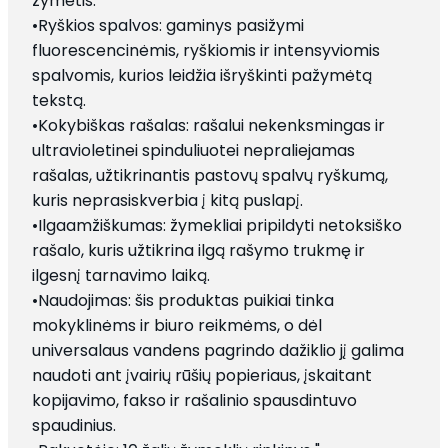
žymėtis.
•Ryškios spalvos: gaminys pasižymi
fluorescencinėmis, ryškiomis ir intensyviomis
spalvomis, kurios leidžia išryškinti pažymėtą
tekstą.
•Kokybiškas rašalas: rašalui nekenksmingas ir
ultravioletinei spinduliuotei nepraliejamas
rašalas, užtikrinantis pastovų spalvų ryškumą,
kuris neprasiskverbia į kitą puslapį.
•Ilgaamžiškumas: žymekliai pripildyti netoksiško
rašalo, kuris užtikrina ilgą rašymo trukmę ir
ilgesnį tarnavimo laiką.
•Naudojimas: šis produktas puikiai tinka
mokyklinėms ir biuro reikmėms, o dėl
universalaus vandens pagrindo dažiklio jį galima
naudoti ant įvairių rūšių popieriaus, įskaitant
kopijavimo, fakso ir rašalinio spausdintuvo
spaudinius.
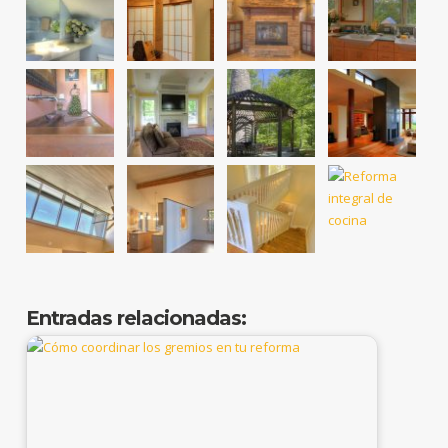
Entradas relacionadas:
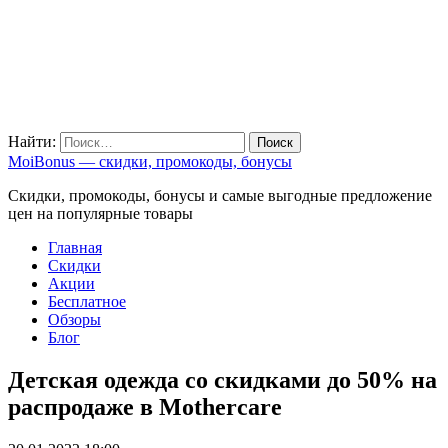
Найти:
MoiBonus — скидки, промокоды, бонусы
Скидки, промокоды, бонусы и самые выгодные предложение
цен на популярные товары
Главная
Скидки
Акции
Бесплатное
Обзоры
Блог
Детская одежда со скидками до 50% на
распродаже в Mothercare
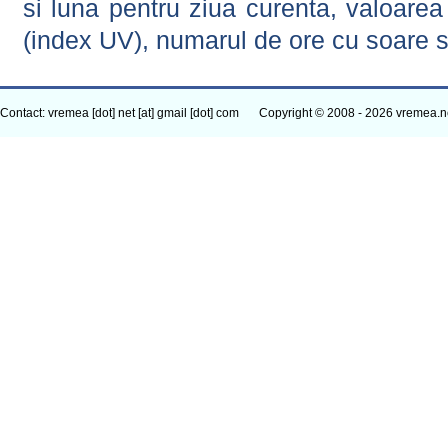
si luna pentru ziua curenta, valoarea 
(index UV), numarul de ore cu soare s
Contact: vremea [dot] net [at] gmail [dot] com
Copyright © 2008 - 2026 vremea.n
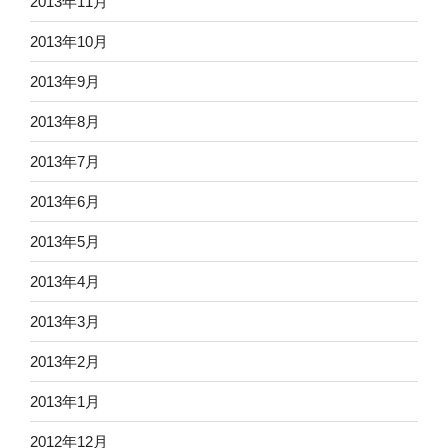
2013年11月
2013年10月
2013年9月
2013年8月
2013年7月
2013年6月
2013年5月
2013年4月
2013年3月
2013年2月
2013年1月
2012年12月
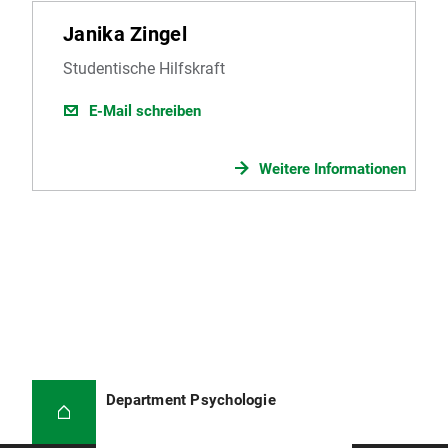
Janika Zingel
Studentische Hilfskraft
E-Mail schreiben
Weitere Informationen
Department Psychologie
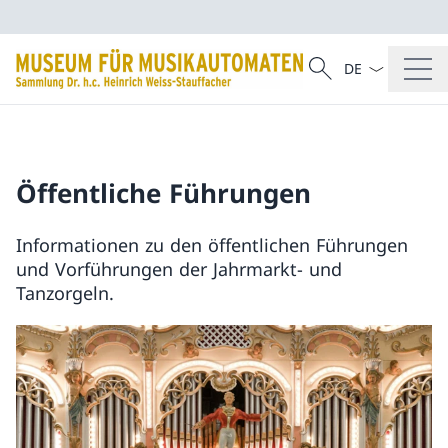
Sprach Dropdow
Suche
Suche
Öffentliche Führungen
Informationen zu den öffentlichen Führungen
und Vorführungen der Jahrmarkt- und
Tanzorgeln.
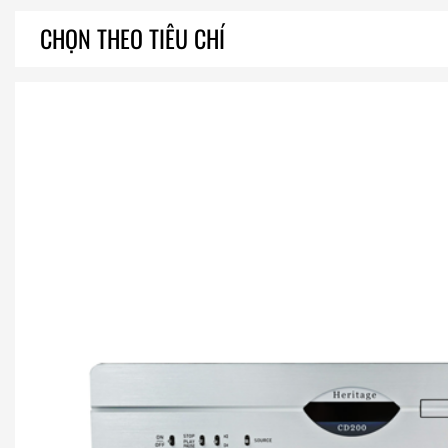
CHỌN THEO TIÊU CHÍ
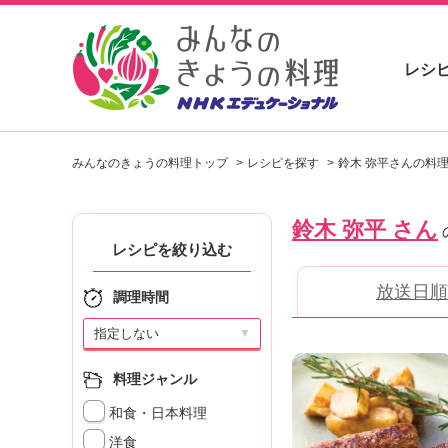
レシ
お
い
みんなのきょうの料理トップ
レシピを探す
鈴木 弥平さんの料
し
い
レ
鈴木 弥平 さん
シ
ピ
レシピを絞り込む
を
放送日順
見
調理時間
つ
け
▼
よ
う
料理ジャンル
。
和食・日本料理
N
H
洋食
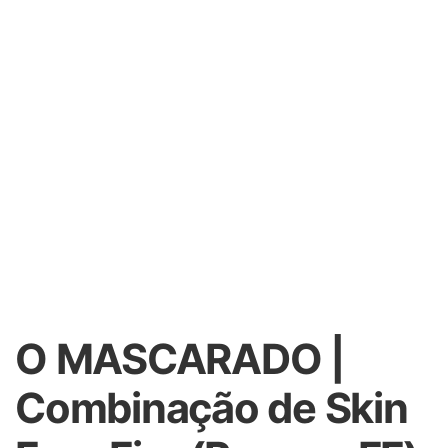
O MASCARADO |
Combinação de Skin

----------------------------------------

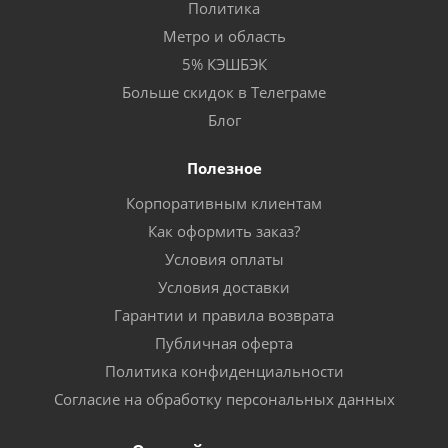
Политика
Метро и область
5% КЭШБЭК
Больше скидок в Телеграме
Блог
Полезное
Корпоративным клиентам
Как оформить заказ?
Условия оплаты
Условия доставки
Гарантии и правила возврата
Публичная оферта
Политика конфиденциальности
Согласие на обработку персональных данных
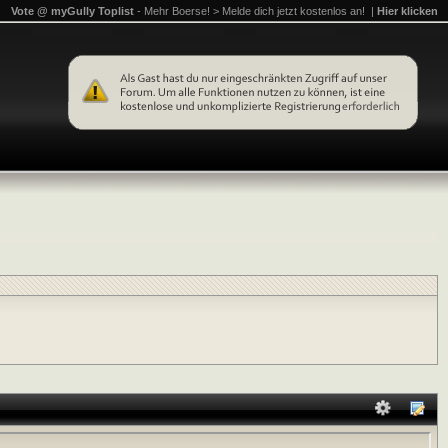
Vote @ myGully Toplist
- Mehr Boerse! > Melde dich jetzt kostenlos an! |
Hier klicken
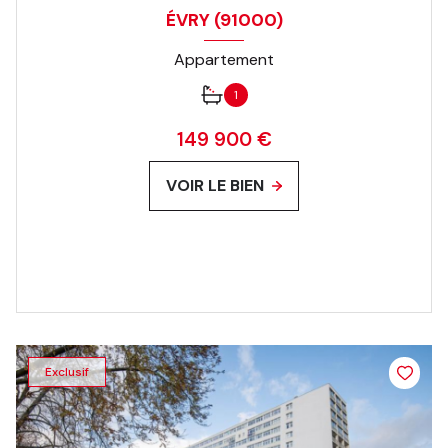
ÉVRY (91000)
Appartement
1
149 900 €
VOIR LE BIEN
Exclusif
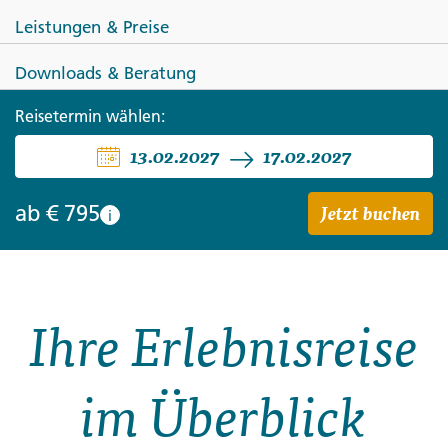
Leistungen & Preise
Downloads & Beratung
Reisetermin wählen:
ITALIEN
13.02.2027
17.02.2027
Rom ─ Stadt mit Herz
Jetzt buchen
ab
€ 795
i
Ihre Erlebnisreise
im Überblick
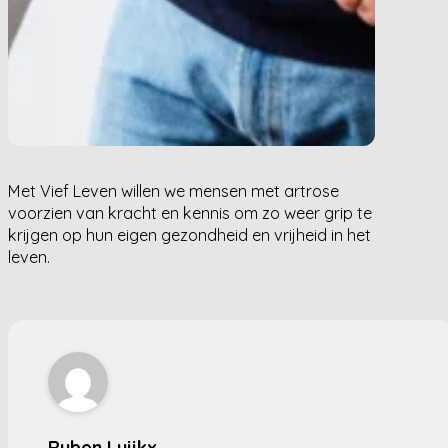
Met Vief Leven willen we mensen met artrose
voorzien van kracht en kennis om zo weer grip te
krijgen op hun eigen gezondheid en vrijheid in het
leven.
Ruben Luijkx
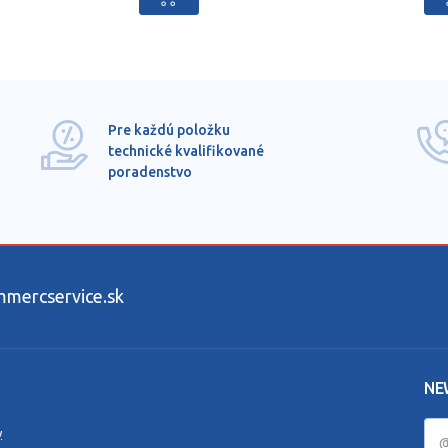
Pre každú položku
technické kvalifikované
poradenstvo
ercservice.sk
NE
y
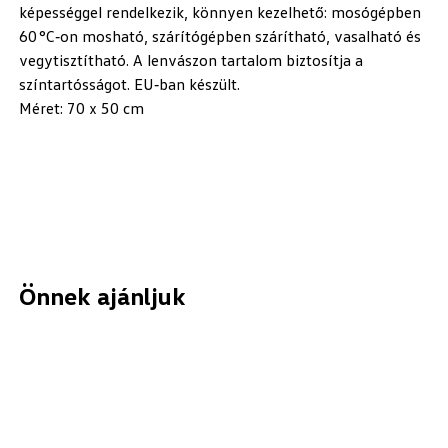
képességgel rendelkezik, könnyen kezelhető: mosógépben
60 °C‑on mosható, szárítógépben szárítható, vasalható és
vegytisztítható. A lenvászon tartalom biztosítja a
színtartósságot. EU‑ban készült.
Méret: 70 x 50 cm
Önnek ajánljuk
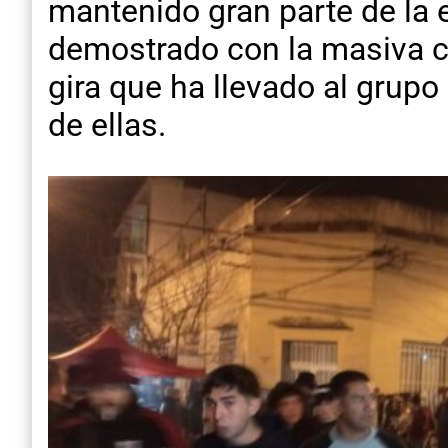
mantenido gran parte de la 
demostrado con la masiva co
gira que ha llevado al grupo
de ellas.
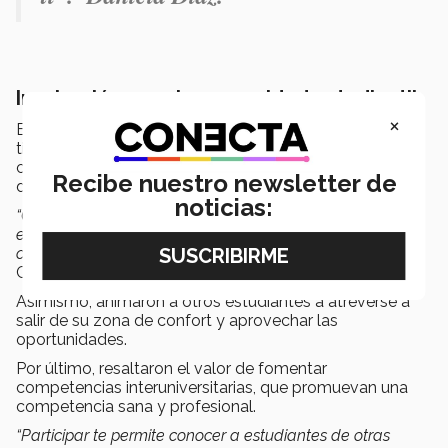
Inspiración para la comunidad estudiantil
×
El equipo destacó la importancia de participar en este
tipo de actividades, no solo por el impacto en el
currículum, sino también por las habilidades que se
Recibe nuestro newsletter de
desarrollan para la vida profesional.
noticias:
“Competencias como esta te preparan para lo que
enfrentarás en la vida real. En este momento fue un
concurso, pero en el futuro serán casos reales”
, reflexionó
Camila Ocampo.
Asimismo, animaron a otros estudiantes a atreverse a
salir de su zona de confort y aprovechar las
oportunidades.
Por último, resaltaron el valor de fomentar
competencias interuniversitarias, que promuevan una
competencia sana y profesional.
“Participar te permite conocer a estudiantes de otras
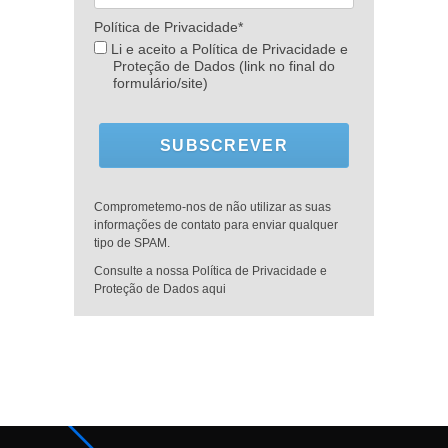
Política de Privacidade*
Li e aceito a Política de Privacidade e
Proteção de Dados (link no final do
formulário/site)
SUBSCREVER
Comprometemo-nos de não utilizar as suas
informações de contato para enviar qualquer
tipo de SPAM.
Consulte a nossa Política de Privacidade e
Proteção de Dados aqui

----------------------------------------

_課題指示_
上の資料から、「Política de Privacidade*」を含む行から「Proteção de Dados aqui」を含む行までを、両端の行も含めて一字一句違えずに書き写してください。

_演習解答_
Política de Privacidade*
Li e aceito a Política de Privacidade e
Proteção de Dados (link no final do
formulário/site)
SUBSCREVER
Comprometemo-nos de não utilizar as suas
informações de contato para enviar qualquer
tipo de SPAM.
Consulte a nossa Política de Privacidade e
Proteção de Dados aqui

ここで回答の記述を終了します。